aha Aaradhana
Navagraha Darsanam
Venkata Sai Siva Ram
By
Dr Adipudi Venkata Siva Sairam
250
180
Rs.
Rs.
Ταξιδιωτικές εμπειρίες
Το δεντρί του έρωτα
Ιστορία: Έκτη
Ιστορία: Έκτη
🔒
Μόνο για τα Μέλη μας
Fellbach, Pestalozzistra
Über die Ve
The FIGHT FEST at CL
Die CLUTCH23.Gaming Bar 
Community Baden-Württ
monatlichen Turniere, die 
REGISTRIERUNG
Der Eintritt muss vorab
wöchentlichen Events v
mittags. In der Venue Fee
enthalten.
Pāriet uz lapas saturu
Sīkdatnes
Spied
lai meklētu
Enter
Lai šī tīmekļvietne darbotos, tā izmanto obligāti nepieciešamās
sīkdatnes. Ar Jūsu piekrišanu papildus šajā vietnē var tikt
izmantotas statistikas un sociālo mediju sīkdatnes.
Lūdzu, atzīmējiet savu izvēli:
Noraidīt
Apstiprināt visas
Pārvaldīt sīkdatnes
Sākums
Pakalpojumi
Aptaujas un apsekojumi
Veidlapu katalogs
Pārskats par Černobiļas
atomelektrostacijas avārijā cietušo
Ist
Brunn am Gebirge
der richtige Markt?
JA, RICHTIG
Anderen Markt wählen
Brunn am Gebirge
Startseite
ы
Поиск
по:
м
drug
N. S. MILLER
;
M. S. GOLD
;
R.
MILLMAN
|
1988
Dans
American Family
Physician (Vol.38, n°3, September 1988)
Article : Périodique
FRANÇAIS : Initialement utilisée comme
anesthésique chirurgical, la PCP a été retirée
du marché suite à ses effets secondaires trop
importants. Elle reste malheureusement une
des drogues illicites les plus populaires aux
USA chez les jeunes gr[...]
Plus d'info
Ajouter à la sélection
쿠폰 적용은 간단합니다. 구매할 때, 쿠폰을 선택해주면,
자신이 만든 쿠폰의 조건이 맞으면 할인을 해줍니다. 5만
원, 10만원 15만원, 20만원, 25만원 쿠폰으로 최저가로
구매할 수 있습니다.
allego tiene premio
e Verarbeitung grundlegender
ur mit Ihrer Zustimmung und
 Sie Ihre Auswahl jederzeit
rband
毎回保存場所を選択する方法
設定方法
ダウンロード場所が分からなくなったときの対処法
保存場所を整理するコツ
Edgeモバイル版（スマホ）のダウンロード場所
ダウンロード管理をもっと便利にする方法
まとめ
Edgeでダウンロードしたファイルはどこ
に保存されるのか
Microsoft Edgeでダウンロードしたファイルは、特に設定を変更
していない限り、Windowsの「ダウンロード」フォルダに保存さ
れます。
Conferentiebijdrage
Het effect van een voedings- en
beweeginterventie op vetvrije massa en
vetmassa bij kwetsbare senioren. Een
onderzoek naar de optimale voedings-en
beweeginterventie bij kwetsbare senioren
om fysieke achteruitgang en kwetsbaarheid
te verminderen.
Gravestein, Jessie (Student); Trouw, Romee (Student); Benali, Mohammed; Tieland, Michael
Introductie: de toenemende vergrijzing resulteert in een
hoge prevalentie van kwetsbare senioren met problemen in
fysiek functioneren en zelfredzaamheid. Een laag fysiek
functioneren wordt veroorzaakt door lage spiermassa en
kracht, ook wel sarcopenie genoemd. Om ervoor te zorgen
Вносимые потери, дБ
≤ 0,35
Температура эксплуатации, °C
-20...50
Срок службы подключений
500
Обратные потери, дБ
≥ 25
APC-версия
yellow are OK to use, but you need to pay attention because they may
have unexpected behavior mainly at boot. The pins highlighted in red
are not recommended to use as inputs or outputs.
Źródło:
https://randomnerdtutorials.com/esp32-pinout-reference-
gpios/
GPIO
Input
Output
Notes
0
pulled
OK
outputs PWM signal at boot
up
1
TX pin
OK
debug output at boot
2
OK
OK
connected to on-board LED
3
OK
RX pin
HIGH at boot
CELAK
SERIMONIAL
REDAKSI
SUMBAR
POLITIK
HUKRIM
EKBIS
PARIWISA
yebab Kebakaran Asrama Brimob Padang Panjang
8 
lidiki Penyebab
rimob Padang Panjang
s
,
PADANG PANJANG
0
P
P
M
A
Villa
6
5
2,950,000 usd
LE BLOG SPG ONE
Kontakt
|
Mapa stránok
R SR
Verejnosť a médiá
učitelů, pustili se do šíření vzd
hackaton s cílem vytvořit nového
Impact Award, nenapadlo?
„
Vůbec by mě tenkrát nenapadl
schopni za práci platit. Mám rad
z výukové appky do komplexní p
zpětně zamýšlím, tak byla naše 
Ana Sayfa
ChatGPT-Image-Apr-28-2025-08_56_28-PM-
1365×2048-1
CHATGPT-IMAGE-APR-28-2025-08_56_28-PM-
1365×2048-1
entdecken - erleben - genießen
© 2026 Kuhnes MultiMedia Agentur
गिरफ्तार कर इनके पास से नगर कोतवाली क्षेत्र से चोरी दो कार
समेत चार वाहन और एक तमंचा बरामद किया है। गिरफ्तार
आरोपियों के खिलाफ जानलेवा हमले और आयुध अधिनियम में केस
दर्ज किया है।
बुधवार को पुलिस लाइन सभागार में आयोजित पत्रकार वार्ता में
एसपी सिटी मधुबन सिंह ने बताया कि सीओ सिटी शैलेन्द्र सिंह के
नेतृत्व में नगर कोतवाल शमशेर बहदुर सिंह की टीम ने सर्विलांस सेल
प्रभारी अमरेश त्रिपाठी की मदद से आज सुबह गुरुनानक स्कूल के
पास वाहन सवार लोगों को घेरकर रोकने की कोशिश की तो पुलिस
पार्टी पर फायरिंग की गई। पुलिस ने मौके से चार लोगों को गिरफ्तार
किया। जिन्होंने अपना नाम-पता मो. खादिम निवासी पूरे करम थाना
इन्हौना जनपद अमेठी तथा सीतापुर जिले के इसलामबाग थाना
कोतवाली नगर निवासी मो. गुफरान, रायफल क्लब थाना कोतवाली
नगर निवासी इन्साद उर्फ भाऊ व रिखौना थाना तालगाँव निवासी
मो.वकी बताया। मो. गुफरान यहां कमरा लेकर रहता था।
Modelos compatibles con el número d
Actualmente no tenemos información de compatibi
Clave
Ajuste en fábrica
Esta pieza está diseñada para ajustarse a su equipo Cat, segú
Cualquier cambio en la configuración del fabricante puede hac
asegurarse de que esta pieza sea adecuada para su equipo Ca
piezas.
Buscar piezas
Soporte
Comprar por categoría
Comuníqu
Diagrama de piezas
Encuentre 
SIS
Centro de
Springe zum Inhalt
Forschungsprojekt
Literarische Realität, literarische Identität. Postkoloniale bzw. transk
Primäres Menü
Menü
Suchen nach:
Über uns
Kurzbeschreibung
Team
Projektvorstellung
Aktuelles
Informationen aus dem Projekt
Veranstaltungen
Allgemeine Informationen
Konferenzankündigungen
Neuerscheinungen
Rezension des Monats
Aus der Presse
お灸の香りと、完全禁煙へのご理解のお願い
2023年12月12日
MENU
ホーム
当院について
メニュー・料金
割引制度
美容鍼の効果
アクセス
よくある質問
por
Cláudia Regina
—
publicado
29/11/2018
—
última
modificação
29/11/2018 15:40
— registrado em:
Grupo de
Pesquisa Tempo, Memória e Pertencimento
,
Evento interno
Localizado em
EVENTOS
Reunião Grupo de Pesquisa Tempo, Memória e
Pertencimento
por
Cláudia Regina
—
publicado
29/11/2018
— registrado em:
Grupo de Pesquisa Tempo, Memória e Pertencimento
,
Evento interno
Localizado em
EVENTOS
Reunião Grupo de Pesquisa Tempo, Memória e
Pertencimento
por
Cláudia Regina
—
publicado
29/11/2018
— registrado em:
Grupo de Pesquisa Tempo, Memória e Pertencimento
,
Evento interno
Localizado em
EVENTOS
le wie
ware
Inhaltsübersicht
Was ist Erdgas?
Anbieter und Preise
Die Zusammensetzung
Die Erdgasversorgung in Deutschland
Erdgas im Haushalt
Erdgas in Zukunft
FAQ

:: Task goal ::
Take exactly the lines from the one containing "Buscar piezas" through the one containing "Veranstaltungen" in the data above, and output them with nothing added.

:: Expected output ::
Buscar piezas
Soporte
Comprar por categoría
Comuníqu
Diagrama de piezas
Encuentre 
SIS
Centro de
Springe zum Inhalt
Forschungsprojekt
Literarische Realität, literarische Identität. Postkoloniale bzw. transk
Primäres Menü
Menü
Suchen nach:
Über uns
Kurzbeschreibung
Team
Projektvorstellung
Aktuelles
Informationen aus dem Projekt
Veranstaltungen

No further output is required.